Monday, October 18, 2010

HW 7d

Michael Pollan - The Omnivores Dilemma - Chapter 17
Precis
Most vegetarians eat how they eat because they do not believe it is ethically right to slaughter animals and eat them, but do animals even feel pain when being slaughtered? Does it feel ethically wrong to eat farm animals fed healthy grass and that live in a healthier environment? Rather than the animals fed on industrial farms? In this chapter i answer several of these questions a long with a look at how some people compare the discrimination of animals to the discrimination of races: being a "speciesist "speciesist"
Gems
"That's not because slaughter is necessarily inhumane, but because most of us would simply rather not be reminded of exactly what meat is or what it takes to bring it to our plates."
"Half the dogs in America will receive christmas presents this year, yet few of us ever pause to consider the life of the pig-an animal easily as intelligent as a dog-that becomes the christmas ham"
Thoughts & Questions
I enjoyed this chapter in the sense that it gave me a good insight about why and how people think about meat when they are eating (even if they are aware).
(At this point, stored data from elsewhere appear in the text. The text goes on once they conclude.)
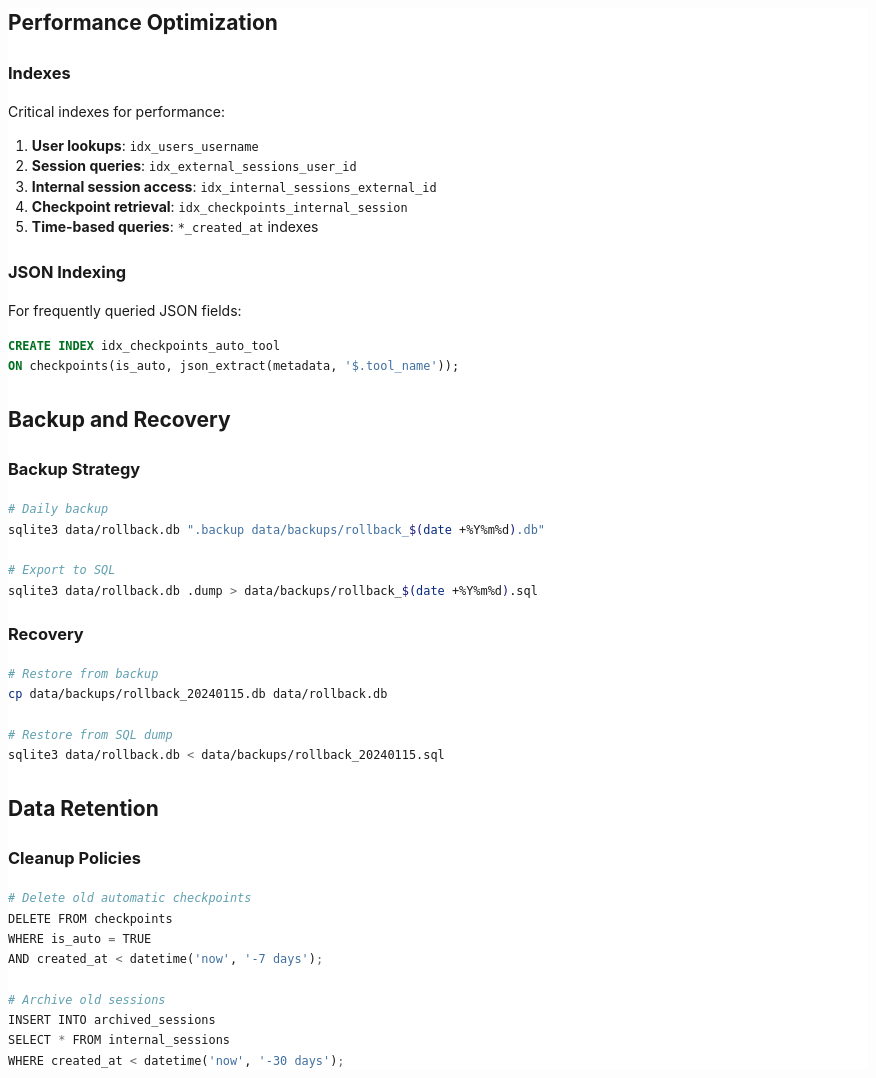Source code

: ## Performance Optimization

### Indexes

Critical indexes for performance:

1. **User lookups**: `idx_users_username`
2. **Session queries**: `idx_external_sessions_user_id`
3. **Internal session access**: `idx_internal_sessions_external_id`
4. **Checkpoint retrieval**: `idx_checkpoints_internal_session`
5. **Time-based queries**: `*_created_at` indexes

### JSON Indexing

For frequently queried JSON fields:

```sql
CREATE INDEX idx_checkpoints_auto_tool 
ON checkpoints(is_auto, json_extract(metadata, '$.tool_name'));
```

## Backup and Recovery

### Backup Strategy

```bash
# Daily backup
sqlite3 data/rollback.db ".backup data/backups/rollback_$(date +%Y%m%d).db"

# Export to SQL
sqlite3 data/rollback.db .dump > data/backups/rollback_$(date +%Y%m%d).sql
```

### Recovery

```bash
# Restore from backup
cp data/backups/rollback_20240115.db data/rollback.db

# Restore from SQL dump
sqlite3 data/rollback.db < data/backups/rollback_20240115.sql
```

## Data Retention

### Cleanup Policies

```python
# Delete old automatic checkpoints
DELETE FROM checkpoints 
WHERE is_auto = TRUE 
AND created_at < datetime('now', '-7 days');

# Archive old sessions
INSERT INTO archived_sessions 
SELECT * FROM internal_sessions 
WHERE created_at < datetime('now', '-30 days');
```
This is someone like me, who knows where my mcdonalds hamburger is coming from after taking a bite out of it and paying no mind to the disgusting nature of how the cow i am eating was raised and slaughtered. I also found it interesting how Pollan argued that eating (organic?) meat can help the enviornment.

Michael Pollan - The Omnivores Dilemma - Chapter 18
Precis
After a few failed attempts to shoot a wild pig (my rifle was jammed several times) i was able to kill my prey. Hunting for my own food gave me excitement and pride, but when "cleaning" the pig i was disgusted by my own actions. Even further, when i received an email of the pictures i had taken with the dead pig i felt a moral disapointment. I came to terms with the understanding of taking the role of a hunter, but still could not make out what caused myself to take a picture with such a disgusting site, with a cheep-ish grin.
Gems
"I felt a wave of nausea begin to build in my gut. The clinical disinterest with which i had approached the whole process of cleaning my pig collapsed all at once: This was disgusting"
"The fact that you cannot come out of hunting feeling unambiguously good about it is perhaps what should commend the practice to us"
Thoughts & Questions
I thought the comparison between how Pollan felt when killing the pig (a sense of pride) and when he actually saw the picture of it himself (next to the dead pig) was interesting because i personally would feel the same way taking the picture and looking at it. Either way i would feel guilty. But i can see how Pollan felt this way when looking at the picture, a picture is a picture and becomes stuck in your mind when it especially a powerful one.

Michael Pollan - The Omnivores Dilemma - Chapter 19
Precis
Unlike my experience hunting wild pigs, finding morsels of mushrooms required my attention to detail more than i thought. Mushrooms are mysterious and are not easy to find. Choosing the right mushroom is never easy, some are hallucinogenic, some are healthy and some can even cause death. After gaining enough confidence
to find these mysterious mushrooms i was able to pick out a load of them.
Gems
"Without the pop-out effect, finding one's dinner would depend on chance encounters with edible species and, of course, on fruit, the only important food source in nature that actually tries to pop out."
"As it happens the answers to most of my questions about mushrooms, even the most straight forward ones,
are elusive. Indeed, it is humbling to realize just how little we know about this, the third kingdom of life on earth."
Thoughts & Questions
I have never liked the taste of mushrooms but if i were to ever eat a wild mushroom how would i know if it was poisonus or not?

Michael Pollan - The Omnivores Dilemma - Chapter 20
Precis
Finally i was ready to make and serve my meal. With help from Angelo i created a feast of all the things i had hunted and gathered. While i did add certain things to the meal and broke a couple rules i had created for myself (and even fell behind in my cooking at a point) i still accomplished what i mainly set out to do, which was for me, the perfect meal.
Gems
"Here, i realized, was the West Coast's answer to the Jersey Meadowlands, a no-man's-land where a visitor would not be wrong to worry about stumbling upon criminal activities or the washed-up corpse of a murder victim."
"I suddenly felt perfectly okay about my pig-indeed, about the whole transaction between me and this animal that i'd killed two weeks earlier"
"I realized that in this particular case words of grace were unnecessary. Why? Because that's what the meal itself had become, for me certainly, but i suspect for some of the others, too: a wordless way of saying grace."
Thoughts & Questions
I enjoyed reading how Pollan analyzed fast food in saying that it is a "reverse thanksgiving" and without fast food, food would just be..well..food. I also liked how Pollan reflected on his achievements in cooking his meal that he made from scratch but was still thoughtful and admitting enough to point out his flaws in the food.